The first sentry post goes up in fire.
The shoulder cannon hums as it cools, smoke licking around the edges of my armor like a greeting. I step over the ruin—twisted bodies, mangled gear, blackened earth—and keep moving. Fast. Direct. Loud.
I want them to hear me coming.
The first few guards react too slow—groggy from night watch or just plain stupid. I take them apart with the blade. No mercy. No hesitation. One tries to run. I hook his leg with my boot and crush his throat before he can scream.
It’s not war. It’s message.
I make for the main comms relay next. Pulse grenades tossed high—one, two, three—burst like thunderheads above the structure, frying systems before they can send anything off-world. Sparks rain down. I slam through the panel with my fist, cables snapping like tendons, alarms blaring out their useless panic.
That’s when they start swarming.
Hooves foot soldiers pour from the bunkhouses like ants, some armored, some still pulling boots on. I don’t give them the time. I charge.
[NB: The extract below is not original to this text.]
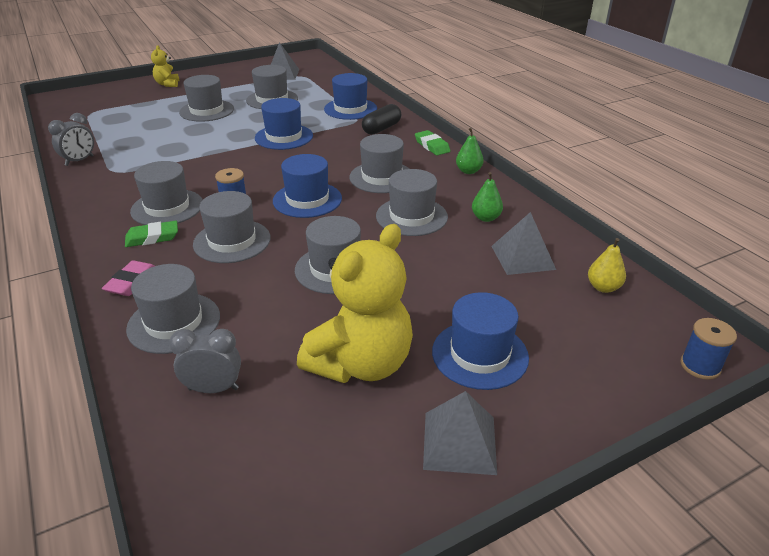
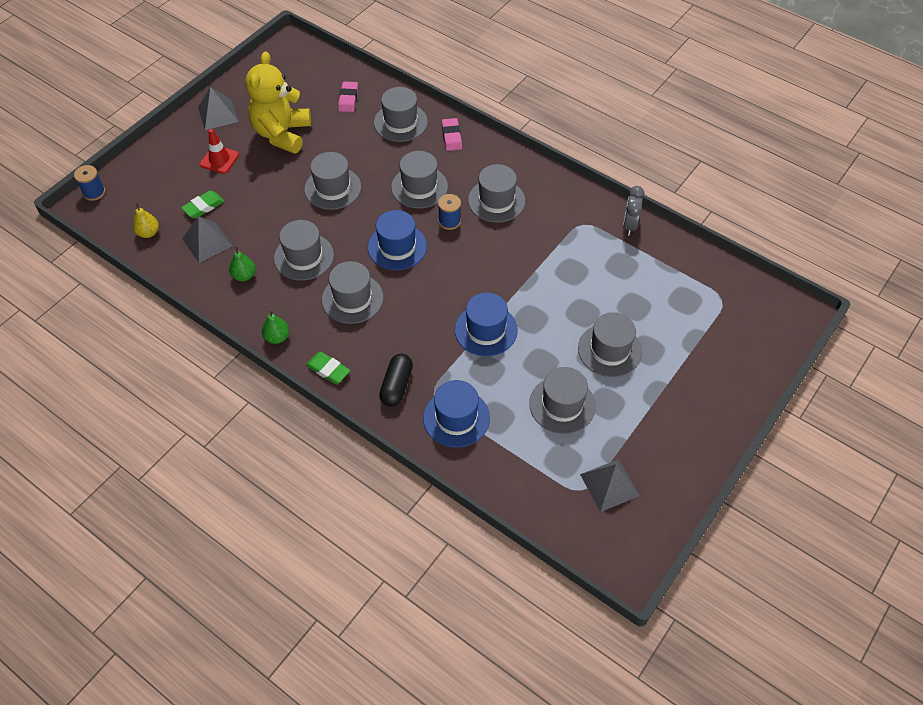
camera: 155 degrees right, 20 degrees up
(152, 237) = (476, 171): green eraser -> green eraser (203, 207)
(167, 84) = (719, 393): yellow teddy bear -> none
(213, 389) = (348, 99): grey clock -> pink eraser
(480, 354) = (219, 159): blue hat -> red traffic cone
Red haze. Blood mist. Screams.
I stop counting kills.
A turret swivels into position above me and I dodge just before it unloads—its scatter rounds chewing up a crate behind me. I leap onto the housing, rip the weapon clean off, and throw it through the windshield of a retreating jeep.
This is how you burn out a nest.
But I know this kind of fury has a shelf life.
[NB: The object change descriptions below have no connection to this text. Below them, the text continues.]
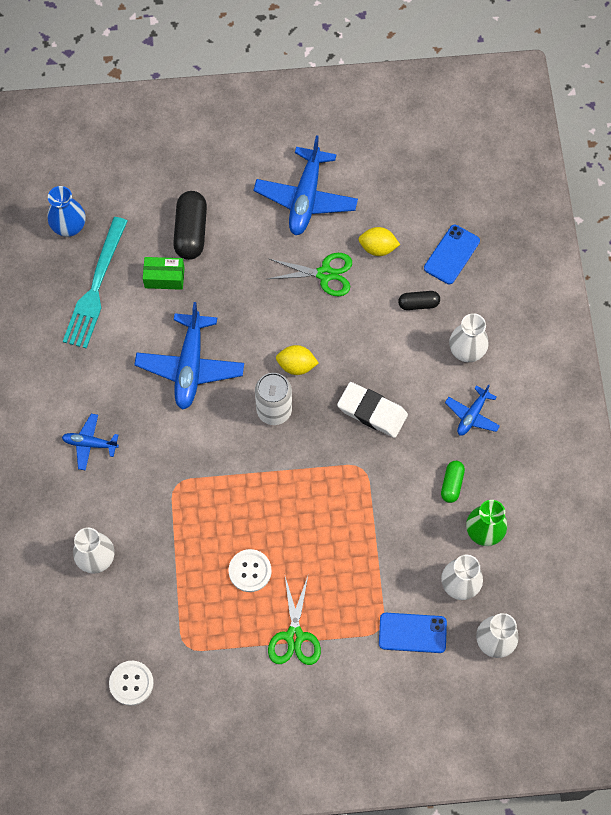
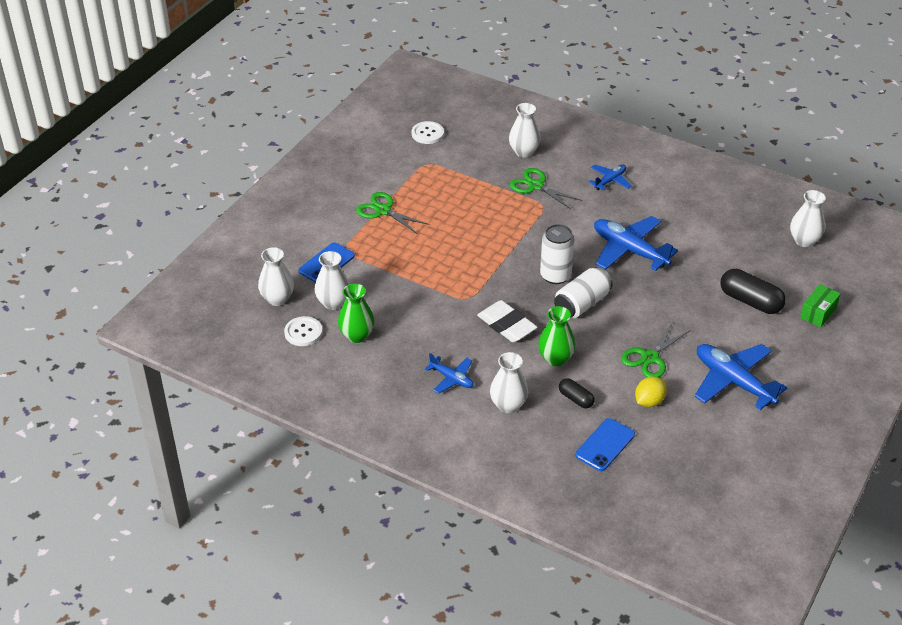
camera: 125 degrees right, 25 degrees down
(69, 227) = (804, 241): blue vase -> white vase
(95, 287) = (738, 232): turquoise fork -> none
(148, 510) = (536, 186): none -> green scissors
(164, 277) = (718, 270): green box -> green box (818, 312)
(250, 571) = (447, 211): white button -> white button (303, 332)
(296, 365) = (582, 304): yellow lemon -> white can
(372, 412) = (506, 325): white eraser -> white eraser turned 75 degrees clockwise
(383, 347) = (555, 358): none -> green vase
(418, 304) = (575, 399): black capsule -> black capsule turned 75 degrees counterclockwise
(452, 255) = (605, 445): blue phone -> blue phone turned 60 degrees clockwise
(452, 484) = (409, 338): green capsule -> none
(472, 415) = (451, 378): blue plane -> blue plane turned 150 degrees clockwise

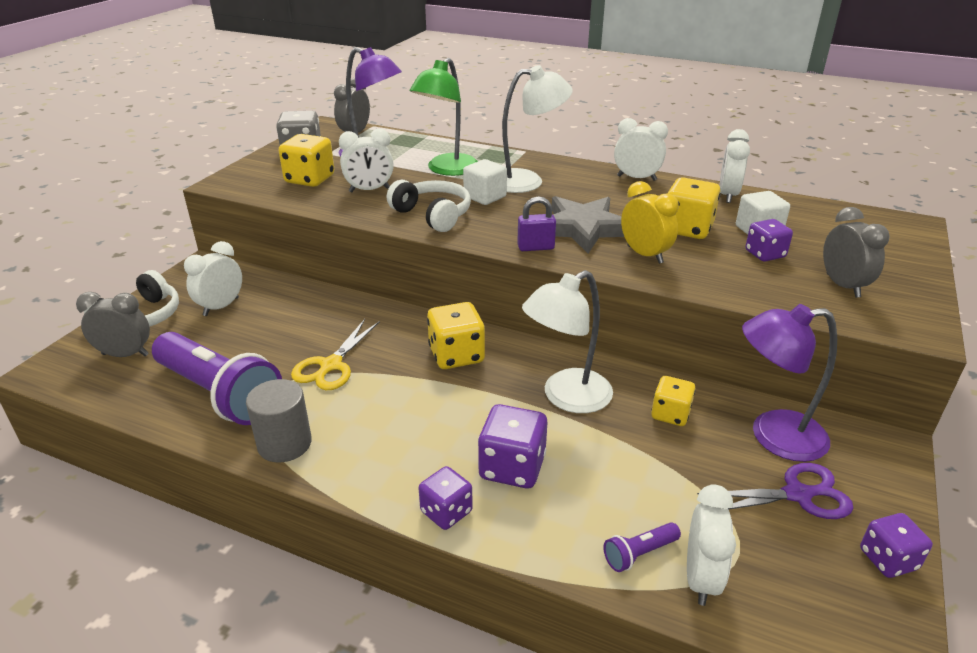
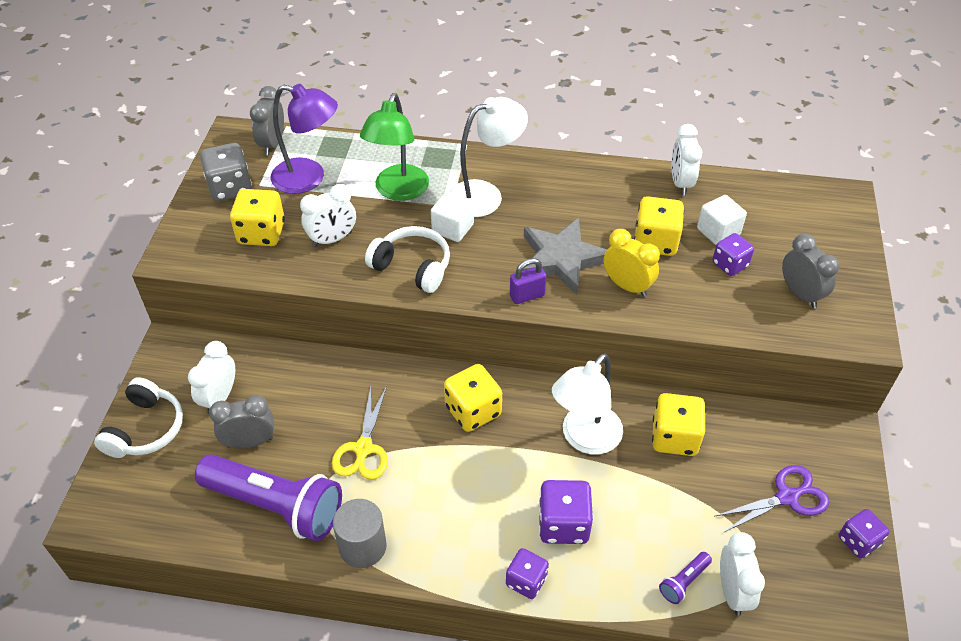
camera: 15 degrees left, 15 degrees up
(125, 354) = (158, 480): grey clock -> grey clock (250, 442)
(636, 178) = (589, 171): white clock -> none
(670, 414) = (674, 437): yellow dice -> yellow dice, size x1.53
(773, 436) = (759, 442): purple lamp -> none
And that’s when the air changes.
Too organized. Too clean.
I spin just in time to catch Skip’s tackle.
The impact drives me into the mud, his bulk turning my world sideways. He’s bigger now—growth hormones, maybe cybernetics—arms like steel cables, jaw clenched tight under that dumb-ass hat. He laughs as he pins me.
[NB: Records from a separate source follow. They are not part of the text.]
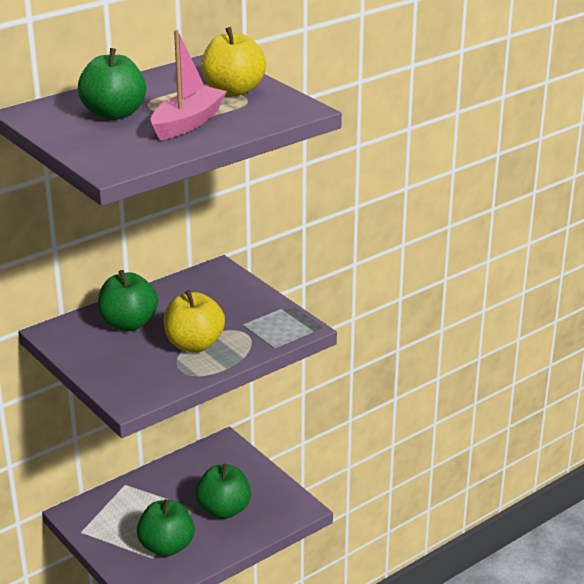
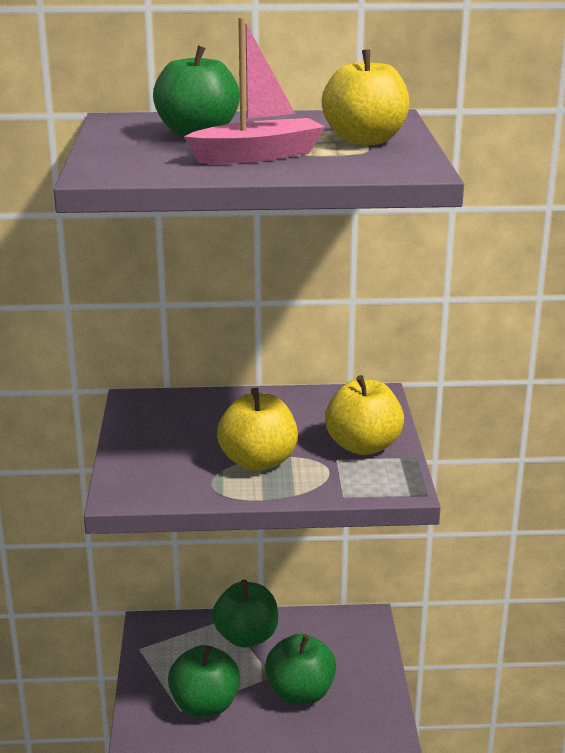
camera: 35 degrees right, 5 degrees down
(128, 324) = (217, 418): green apple -> green apple (246, 637)
(250, 309) = (363, 446): none -> yellow apple

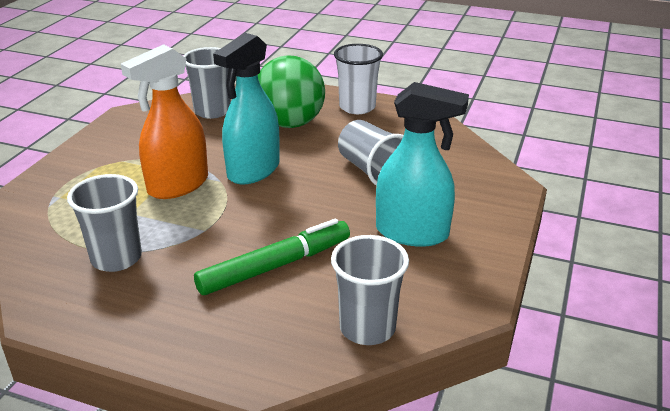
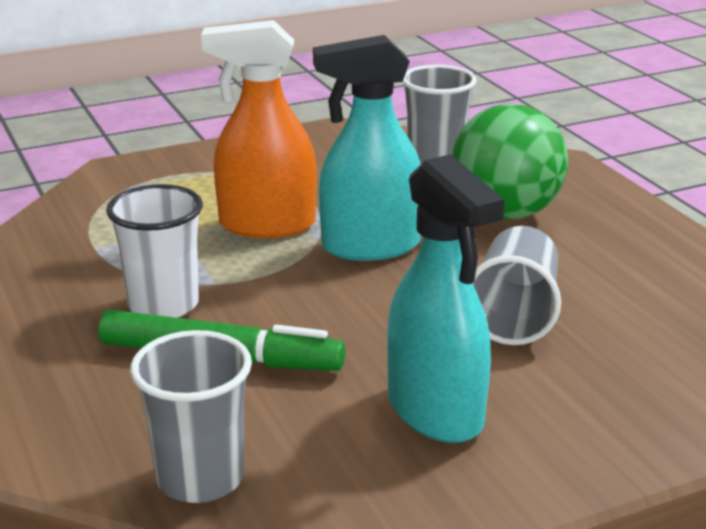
camera: 45 degrees right, 5 degrees down
(116, 258) = (97, 267): grey cup -> none
(357, 107) = (632, 230): white cup -> white cup (163, 305)

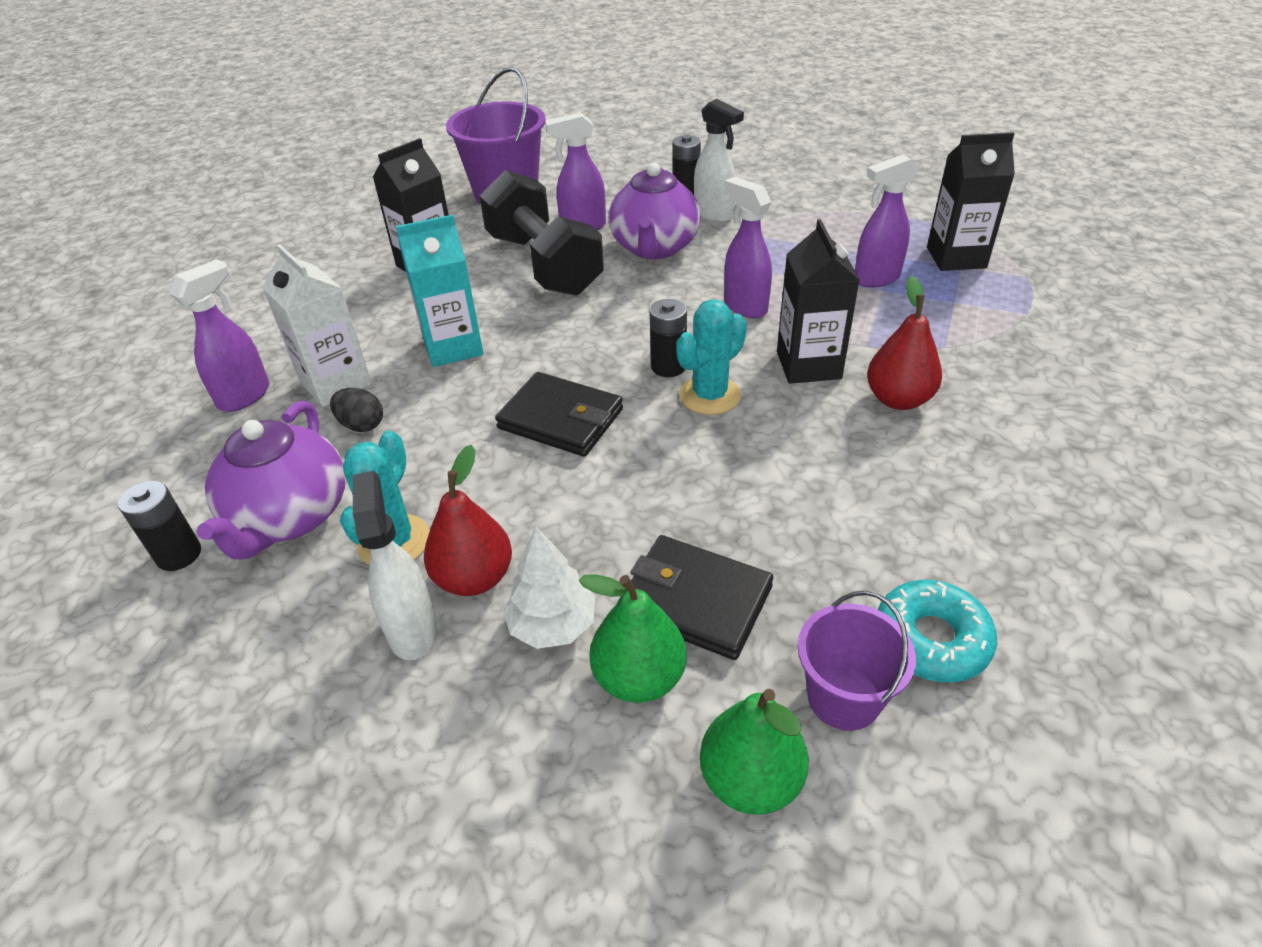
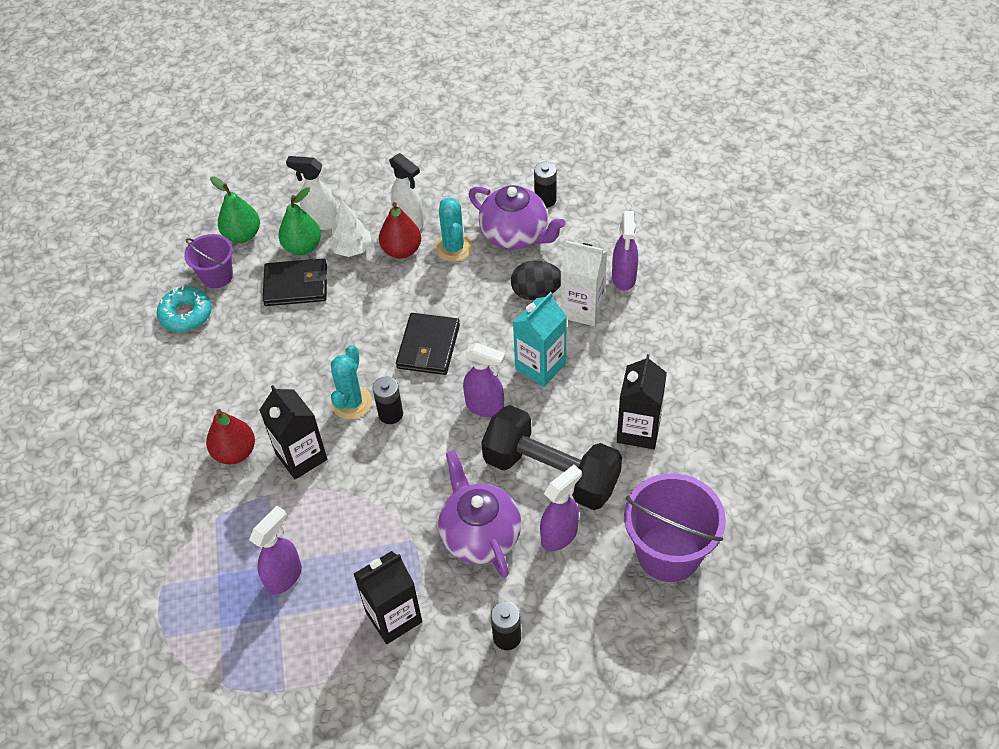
camera: 150 degrees right, 10 degrees up
(290, 517) = (515, 235): purple teapot -> purple teapot turned 150 degrees clockwise
(361, 425) = (536, 292): black egg -> black egg, size x1.50
(560, 419) = (428, 346): black wallet -> black wallet turned 75 degrees counterclockwise
(714, 214) = (459, 609): white spray bottle -> white spray bottle (321, 222)
(744, 306) = (370, 496): purple spray bottle -> purple spray bottle (485, 407)
(956, 257) = (226, 639): black carton -> black carton (394, 617)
“Still breathin’? Damn. You’re harder to kill than roaches in an irradiated latrine.”
I snarl and shove, dislodging him with effort, but he’s back on me before I get to my feet. His fists are clubs. I block one, catch the second to my ribs. Pain detonates behind my eyes, but I stay upright.
“Didn’t say nothin’ about this bein’ fair,” he adds.
“Wasn’t expectin’ it to be,” I grunt.
I swing wide—blade aimed for his knee—but my optics fuzz and flicker. A shimmer of static.
Shit.
Rence.
The quiet one.
Tech-witch and trickster.
I twist, trying to locate him through the chaos, but everything’s ghosting—enemies phasing in and out of sight, terrain glitches making crates look like walls and vice versa. He’s running signal interference, making sure I can’t get a clean read.
The world is warped around me.
And I realize I’m alone.
Skip smirks and falls back. Not retreating—just giving Kaella, their half-vakutan scout, room to move.